WHAT YOU NEED TO DO: Copy out each line of the data that holds the word "버전으로".
┄┄┄┄┄┄┄┄┄┄
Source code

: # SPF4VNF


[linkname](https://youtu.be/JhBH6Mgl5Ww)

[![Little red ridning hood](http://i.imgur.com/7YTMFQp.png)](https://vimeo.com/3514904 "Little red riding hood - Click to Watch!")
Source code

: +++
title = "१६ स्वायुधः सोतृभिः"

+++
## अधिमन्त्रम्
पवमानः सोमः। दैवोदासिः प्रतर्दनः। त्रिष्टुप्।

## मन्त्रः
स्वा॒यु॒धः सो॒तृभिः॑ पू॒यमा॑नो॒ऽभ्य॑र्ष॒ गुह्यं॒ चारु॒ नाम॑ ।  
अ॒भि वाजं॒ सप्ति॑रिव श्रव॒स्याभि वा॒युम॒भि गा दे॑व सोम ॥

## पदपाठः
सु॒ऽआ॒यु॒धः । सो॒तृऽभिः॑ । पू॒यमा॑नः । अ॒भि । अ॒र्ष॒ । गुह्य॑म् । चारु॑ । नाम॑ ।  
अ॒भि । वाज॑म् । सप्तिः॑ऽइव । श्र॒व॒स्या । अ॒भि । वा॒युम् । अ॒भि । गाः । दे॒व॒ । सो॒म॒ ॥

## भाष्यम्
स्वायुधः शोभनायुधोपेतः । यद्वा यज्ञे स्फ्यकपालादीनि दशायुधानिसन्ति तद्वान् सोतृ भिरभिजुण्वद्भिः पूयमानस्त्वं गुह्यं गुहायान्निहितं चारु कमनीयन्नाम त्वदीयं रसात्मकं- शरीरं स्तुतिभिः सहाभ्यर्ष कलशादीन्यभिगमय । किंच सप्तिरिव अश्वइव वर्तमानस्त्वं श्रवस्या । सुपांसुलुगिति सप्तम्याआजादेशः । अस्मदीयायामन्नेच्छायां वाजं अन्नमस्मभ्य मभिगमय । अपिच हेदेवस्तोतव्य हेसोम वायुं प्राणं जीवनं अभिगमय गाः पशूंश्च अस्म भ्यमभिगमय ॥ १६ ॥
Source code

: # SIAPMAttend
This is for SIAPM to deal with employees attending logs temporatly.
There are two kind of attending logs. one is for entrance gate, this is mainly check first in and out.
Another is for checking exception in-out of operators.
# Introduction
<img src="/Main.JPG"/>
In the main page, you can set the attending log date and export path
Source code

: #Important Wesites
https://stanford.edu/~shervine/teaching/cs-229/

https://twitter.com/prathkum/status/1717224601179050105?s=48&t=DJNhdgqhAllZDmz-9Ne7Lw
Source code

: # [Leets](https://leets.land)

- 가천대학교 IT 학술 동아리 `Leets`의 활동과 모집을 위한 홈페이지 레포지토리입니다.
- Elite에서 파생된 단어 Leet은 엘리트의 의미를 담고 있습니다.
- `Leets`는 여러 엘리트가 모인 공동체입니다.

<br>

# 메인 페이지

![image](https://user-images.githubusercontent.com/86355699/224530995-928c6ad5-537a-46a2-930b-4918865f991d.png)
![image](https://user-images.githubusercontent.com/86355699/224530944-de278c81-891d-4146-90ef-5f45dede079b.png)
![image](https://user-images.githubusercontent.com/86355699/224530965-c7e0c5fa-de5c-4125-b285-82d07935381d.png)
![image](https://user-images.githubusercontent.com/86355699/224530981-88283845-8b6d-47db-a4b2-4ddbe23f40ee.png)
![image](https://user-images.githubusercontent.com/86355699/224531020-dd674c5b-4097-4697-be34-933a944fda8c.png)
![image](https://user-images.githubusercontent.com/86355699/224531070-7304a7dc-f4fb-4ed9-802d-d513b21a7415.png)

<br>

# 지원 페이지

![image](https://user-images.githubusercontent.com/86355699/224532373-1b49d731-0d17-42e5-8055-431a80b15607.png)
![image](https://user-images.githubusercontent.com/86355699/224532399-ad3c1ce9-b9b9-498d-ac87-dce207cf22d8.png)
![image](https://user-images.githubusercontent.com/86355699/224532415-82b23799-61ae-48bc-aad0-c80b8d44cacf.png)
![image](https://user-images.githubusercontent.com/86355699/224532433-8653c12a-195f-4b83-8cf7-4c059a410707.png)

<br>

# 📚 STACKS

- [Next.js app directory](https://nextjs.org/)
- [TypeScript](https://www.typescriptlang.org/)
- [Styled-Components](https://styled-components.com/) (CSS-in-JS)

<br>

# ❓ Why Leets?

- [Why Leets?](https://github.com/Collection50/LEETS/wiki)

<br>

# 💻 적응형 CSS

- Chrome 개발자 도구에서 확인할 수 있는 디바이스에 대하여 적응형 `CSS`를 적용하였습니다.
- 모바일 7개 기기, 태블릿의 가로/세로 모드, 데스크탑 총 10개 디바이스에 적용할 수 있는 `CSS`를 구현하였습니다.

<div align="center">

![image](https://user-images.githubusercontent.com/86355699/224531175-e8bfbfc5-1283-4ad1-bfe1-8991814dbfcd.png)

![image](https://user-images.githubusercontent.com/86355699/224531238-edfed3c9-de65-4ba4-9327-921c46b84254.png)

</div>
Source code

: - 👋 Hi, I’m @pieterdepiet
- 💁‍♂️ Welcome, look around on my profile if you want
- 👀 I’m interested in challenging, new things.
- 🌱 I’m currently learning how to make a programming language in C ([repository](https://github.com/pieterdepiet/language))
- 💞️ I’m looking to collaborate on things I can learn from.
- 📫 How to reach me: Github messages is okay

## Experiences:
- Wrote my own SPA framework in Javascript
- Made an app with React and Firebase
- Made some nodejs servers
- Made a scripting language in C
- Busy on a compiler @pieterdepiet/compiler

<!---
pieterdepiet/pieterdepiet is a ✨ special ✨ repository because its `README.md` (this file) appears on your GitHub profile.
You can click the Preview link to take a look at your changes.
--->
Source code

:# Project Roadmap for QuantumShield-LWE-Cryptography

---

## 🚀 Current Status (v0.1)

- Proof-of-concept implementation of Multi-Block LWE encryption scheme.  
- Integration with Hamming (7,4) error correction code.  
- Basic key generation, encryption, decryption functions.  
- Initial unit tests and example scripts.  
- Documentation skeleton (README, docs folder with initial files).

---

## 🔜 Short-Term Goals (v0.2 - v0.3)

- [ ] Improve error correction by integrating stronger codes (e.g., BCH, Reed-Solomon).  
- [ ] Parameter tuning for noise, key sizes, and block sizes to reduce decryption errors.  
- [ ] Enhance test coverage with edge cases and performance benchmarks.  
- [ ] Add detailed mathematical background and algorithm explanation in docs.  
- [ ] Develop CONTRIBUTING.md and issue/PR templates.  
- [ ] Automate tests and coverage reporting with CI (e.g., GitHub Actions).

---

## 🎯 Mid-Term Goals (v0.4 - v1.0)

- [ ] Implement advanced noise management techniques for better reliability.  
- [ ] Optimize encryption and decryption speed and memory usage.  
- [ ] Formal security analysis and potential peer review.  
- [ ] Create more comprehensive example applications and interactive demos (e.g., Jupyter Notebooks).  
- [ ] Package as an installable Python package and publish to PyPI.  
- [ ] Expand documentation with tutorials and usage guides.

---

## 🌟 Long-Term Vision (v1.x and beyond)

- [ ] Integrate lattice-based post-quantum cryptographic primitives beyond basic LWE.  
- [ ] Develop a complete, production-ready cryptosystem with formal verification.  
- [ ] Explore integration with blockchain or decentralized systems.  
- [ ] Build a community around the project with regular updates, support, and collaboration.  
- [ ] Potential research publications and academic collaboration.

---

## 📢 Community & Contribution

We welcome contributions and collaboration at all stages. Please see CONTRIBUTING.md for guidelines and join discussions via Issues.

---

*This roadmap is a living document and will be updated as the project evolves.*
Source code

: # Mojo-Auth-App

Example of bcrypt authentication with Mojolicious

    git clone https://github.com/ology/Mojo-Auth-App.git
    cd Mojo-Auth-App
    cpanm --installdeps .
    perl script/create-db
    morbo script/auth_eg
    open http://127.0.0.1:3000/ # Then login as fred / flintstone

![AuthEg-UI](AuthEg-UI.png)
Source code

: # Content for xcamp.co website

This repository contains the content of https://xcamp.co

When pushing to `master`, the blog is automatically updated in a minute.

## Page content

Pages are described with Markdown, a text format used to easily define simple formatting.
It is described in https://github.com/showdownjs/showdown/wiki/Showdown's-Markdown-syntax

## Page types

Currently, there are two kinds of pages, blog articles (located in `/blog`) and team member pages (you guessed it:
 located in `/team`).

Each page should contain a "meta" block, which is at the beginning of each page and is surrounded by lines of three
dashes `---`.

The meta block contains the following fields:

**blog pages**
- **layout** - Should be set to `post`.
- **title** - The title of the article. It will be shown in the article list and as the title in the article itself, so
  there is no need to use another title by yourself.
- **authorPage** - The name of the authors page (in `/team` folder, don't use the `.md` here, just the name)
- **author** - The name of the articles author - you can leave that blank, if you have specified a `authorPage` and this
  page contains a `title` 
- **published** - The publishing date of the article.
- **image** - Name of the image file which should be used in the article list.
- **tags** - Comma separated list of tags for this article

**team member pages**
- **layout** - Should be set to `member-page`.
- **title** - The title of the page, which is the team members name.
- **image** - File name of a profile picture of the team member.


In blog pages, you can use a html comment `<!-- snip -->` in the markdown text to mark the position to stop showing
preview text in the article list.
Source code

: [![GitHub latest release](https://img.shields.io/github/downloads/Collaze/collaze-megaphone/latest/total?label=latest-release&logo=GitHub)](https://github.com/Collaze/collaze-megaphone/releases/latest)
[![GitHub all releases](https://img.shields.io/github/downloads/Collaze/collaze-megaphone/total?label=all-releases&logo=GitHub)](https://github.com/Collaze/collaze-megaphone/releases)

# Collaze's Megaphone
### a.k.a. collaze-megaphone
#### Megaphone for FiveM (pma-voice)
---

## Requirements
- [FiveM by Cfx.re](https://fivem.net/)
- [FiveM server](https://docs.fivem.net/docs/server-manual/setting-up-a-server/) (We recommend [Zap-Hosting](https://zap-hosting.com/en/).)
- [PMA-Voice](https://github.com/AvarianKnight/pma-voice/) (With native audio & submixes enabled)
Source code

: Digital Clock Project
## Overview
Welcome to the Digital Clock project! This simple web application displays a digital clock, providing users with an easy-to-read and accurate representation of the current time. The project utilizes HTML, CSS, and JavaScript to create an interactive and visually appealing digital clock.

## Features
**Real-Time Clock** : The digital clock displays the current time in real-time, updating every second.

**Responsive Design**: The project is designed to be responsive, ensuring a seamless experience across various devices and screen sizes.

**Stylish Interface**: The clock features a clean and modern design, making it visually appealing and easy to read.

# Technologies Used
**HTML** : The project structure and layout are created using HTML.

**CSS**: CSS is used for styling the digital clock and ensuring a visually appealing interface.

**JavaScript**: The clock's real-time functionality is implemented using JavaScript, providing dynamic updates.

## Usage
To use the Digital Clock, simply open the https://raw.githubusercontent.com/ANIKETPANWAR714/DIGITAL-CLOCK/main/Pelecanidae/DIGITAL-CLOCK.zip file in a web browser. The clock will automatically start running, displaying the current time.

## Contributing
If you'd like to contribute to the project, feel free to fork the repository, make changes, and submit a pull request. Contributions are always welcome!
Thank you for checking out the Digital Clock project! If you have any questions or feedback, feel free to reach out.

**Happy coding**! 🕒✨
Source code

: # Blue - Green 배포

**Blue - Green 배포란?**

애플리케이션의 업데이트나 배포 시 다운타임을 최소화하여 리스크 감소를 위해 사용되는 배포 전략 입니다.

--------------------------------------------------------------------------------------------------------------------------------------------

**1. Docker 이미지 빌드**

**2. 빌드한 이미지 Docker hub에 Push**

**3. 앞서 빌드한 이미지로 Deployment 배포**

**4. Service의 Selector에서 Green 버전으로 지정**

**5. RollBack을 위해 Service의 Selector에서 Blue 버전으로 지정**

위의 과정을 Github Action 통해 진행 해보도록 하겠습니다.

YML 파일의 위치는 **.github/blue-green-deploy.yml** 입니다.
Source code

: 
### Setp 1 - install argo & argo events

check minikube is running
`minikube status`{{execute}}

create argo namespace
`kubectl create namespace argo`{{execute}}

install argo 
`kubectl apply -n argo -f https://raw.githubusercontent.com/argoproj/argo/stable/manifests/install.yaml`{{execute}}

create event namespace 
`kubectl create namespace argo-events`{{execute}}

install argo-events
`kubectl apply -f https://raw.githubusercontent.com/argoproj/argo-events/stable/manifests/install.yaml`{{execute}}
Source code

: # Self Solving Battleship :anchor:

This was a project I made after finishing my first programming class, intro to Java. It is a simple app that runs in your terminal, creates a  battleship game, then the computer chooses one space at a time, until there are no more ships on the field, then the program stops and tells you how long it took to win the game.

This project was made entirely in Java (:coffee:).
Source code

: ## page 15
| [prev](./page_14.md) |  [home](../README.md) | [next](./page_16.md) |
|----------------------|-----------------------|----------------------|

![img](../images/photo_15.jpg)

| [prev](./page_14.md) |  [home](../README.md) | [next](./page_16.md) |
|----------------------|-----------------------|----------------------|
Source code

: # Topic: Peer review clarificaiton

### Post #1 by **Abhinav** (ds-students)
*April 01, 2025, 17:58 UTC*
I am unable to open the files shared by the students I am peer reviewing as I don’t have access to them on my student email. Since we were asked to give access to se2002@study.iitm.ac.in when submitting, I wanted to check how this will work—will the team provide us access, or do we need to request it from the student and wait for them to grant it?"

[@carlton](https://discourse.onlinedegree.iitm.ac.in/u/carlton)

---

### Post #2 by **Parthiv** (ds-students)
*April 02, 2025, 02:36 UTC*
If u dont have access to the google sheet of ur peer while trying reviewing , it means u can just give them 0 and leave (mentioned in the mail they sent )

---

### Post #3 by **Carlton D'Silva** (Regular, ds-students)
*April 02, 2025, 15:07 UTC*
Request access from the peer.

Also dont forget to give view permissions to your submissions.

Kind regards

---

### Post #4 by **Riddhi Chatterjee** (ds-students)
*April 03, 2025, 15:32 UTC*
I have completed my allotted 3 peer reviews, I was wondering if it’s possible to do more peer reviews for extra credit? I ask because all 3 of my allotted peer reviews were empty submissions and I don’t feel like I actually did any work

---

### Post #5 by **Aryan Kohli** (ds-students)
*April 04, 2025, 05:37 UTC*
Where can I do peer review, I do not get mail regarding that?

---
┄┄┄┄┄┄┄┄┄┄
SOLUTION TO THIS TASK:
**4. Service의 Selector에서 Green 버전으로 지정**
**5. RollBack을 위해 Service의 Selector에서 Blue 버전으로 지정**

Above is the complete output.